» Activity
Write out the following listing's lines from the one with "(853, 143) none -> [960,122,992,136] not" to the one with "(324, 405) none", exactly, with both included and no others.

» Dataset content
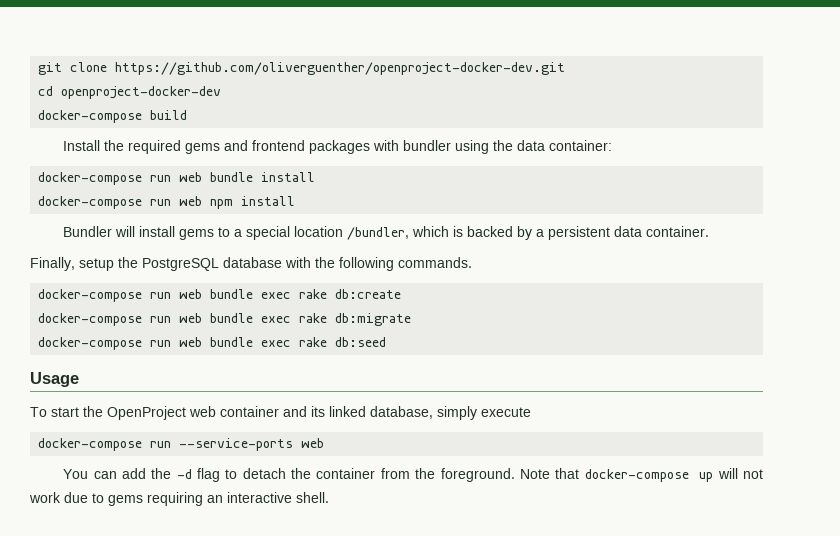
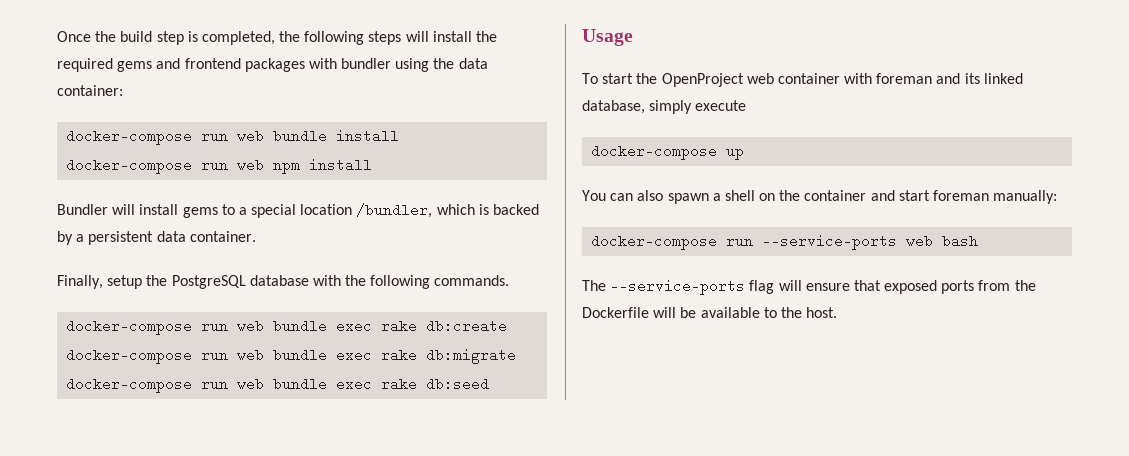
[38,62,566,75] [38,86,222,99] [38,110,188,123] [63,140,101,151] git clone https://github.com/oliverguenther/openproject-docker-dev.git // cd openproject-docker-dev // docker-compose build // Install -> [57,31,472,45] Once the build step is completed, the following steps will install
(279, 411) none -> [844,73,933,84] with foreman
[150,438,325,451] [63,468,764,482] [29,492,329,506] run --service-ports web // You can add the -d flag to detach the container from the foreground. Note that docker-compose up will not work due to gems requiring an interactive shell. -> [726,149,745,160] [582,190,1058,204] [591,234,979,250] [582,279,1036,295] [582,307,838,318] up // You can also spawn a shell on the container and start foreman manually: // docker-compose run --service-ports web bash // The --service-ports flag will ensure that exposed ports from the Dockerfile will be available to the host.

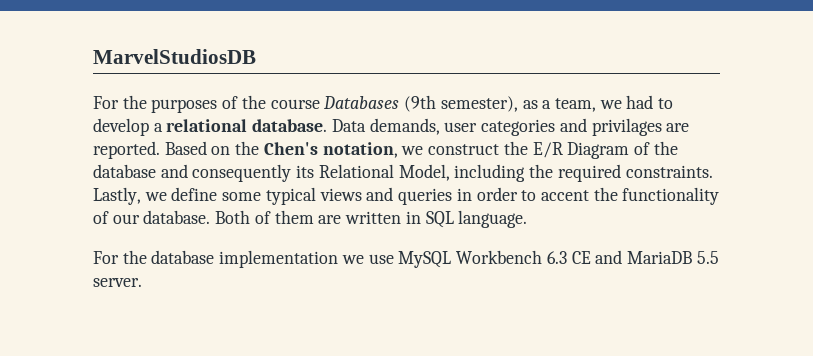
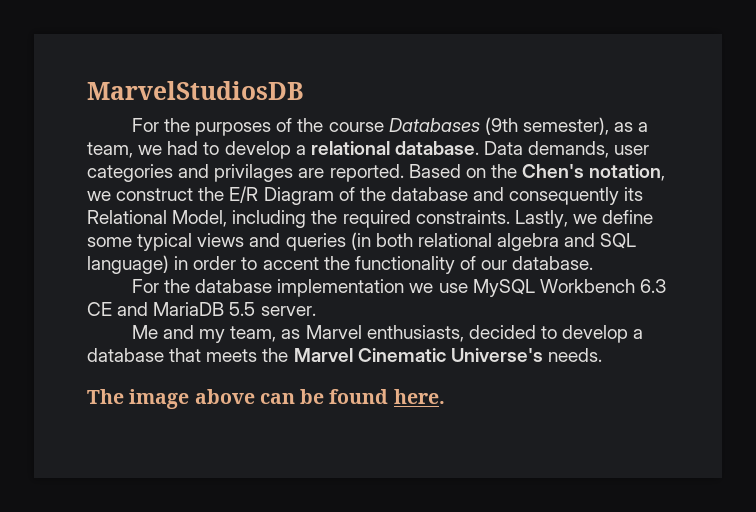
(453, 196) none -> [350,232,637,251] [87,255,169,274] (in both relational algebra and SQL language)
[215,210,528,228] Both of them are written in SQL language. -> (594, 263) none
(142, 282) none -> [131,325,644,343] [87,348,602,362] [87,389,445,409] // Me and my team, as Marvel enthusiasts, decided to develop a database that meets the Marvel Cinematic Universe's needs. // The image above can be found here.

...

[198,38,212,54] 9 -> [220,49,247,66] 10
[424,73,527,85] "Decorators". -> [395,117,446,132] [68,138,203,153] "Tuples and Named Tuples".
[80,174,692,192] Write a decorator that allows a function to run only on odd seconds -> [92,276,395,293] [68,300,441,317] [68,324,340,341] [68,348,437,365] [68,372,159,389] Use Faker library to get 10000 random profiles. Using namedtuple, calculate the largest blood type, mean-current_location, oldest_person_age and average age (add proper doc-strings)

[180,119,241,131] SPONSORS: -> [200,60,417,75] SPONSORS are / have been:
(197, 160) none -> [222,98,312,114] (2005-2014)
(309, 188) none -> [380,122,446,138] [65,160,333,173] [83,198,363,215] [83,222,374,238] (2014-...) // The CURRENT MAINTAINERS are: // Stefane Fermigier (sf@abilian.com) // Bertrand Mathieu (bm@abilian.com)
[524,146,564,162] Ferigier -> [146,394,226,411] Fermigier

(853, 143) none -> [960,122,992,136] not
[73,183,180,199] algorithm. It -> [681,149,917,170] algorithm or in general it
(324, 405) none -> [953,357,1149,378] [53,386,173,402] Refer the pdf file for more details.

==

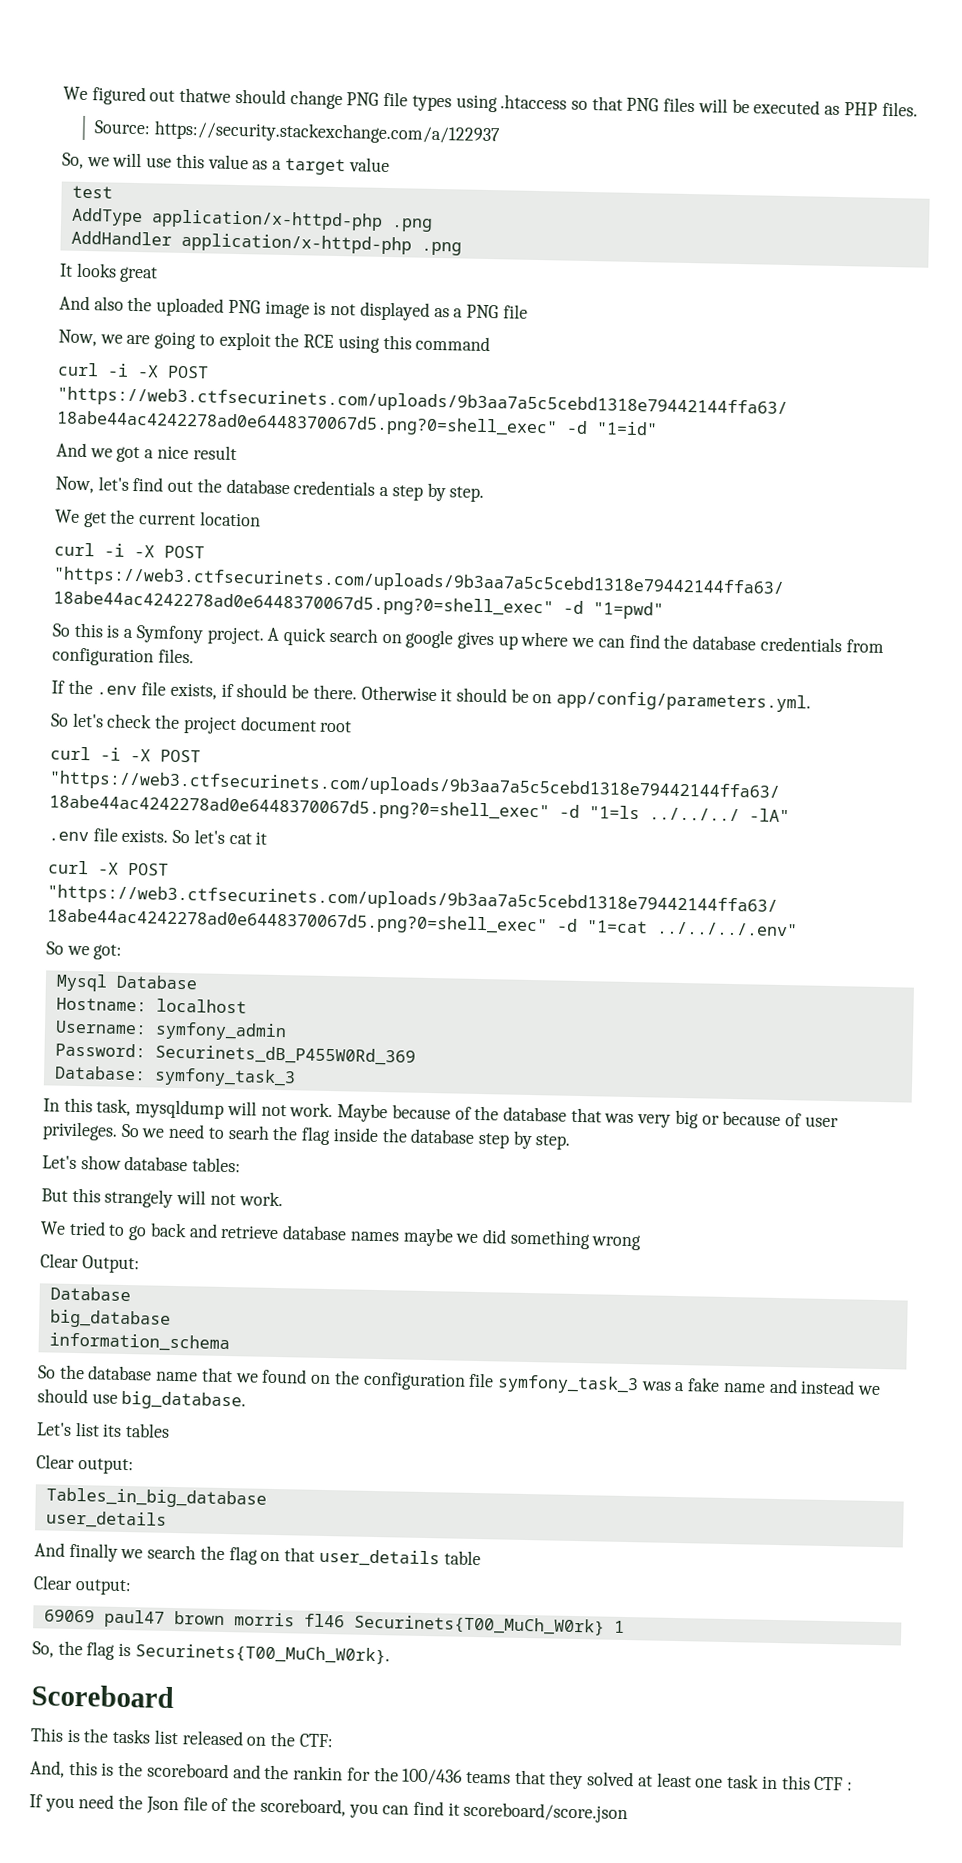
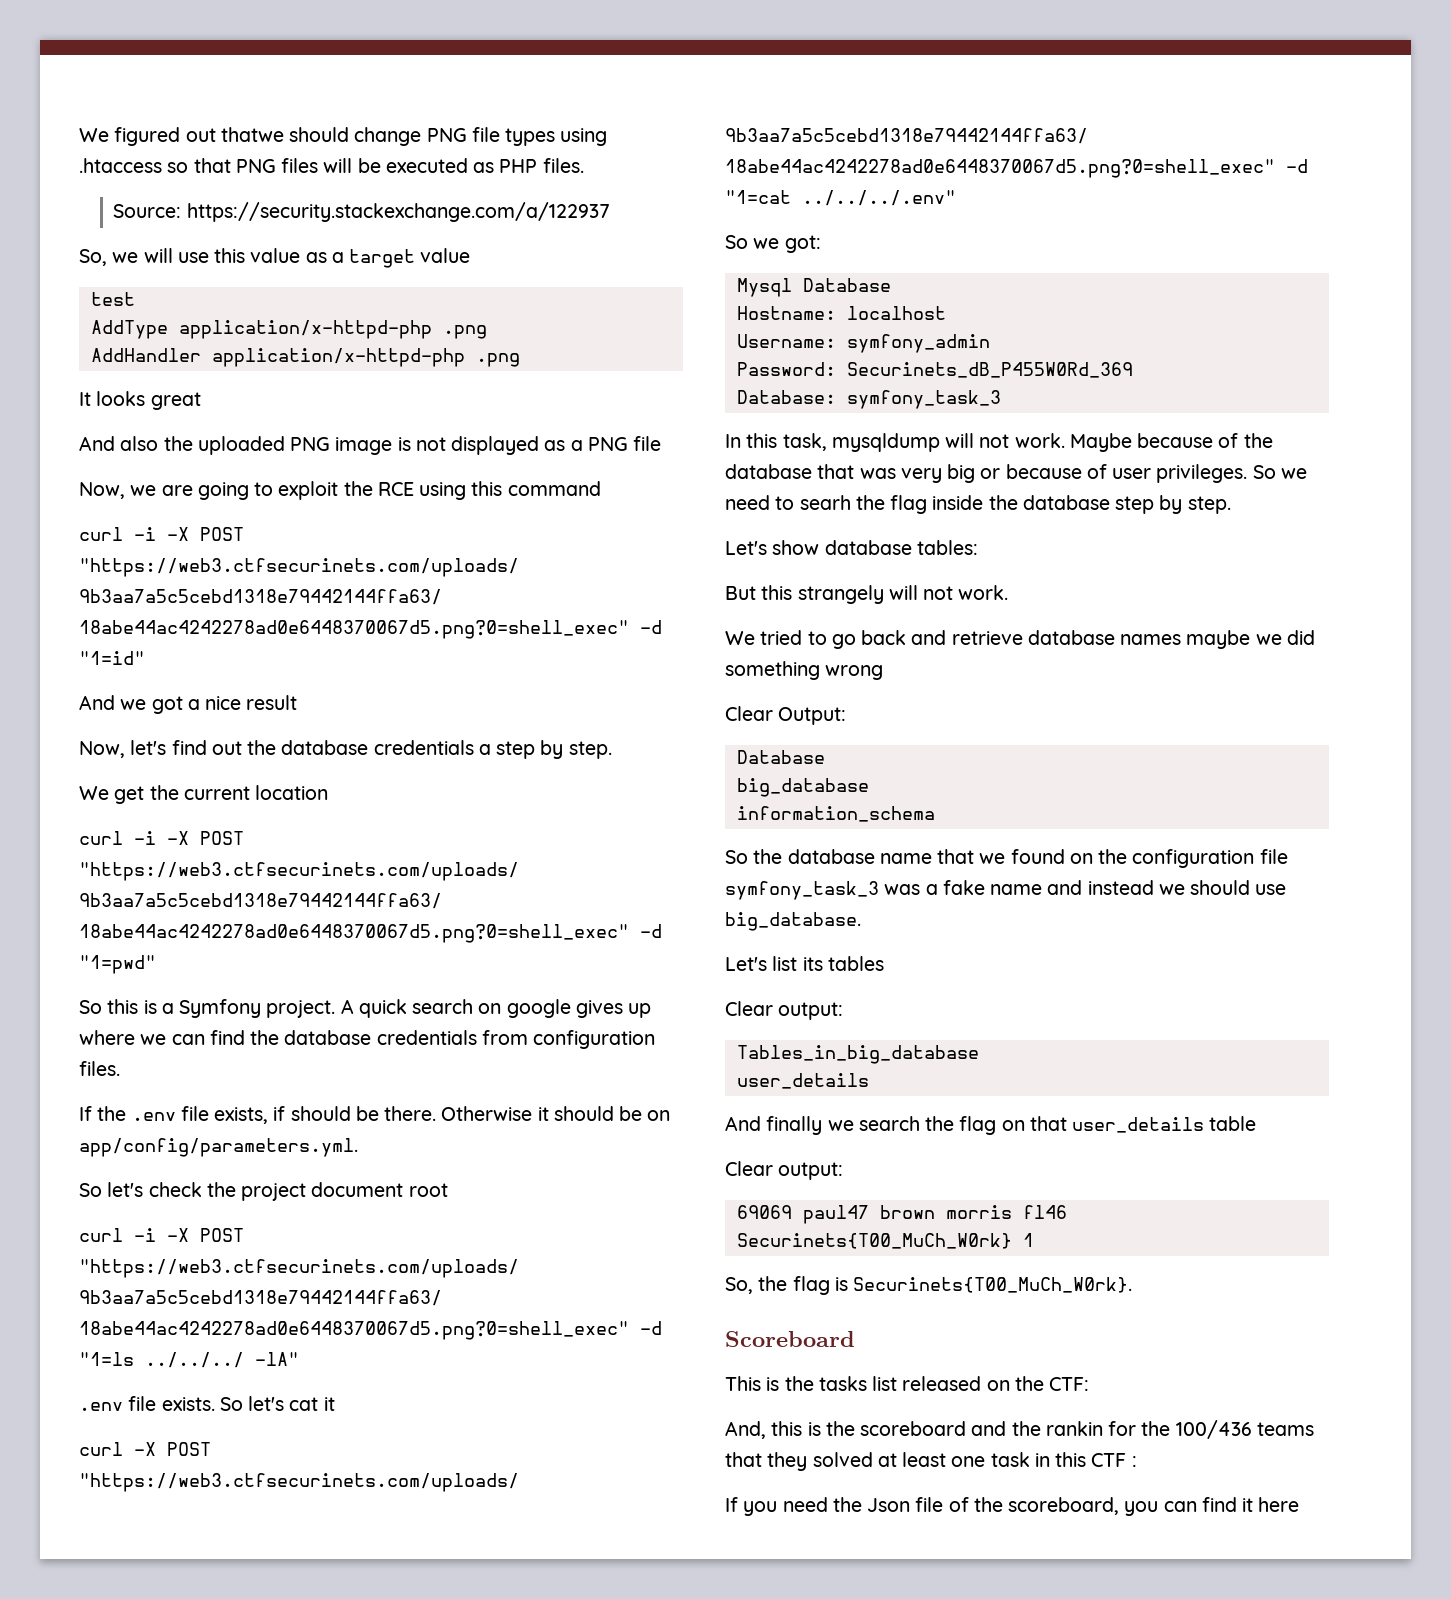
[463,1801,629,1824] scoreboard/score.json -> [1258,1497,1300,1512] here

» Response to this exercise
(853, 143) none -> [960,122,992,136] not
[73,183,180,199] algorithm. It -> [681,149,917,170] algorithm or in general it
(324, 405) none -> [953,357,1149,378] [53,386,173,402] Refer the pdf file for more details.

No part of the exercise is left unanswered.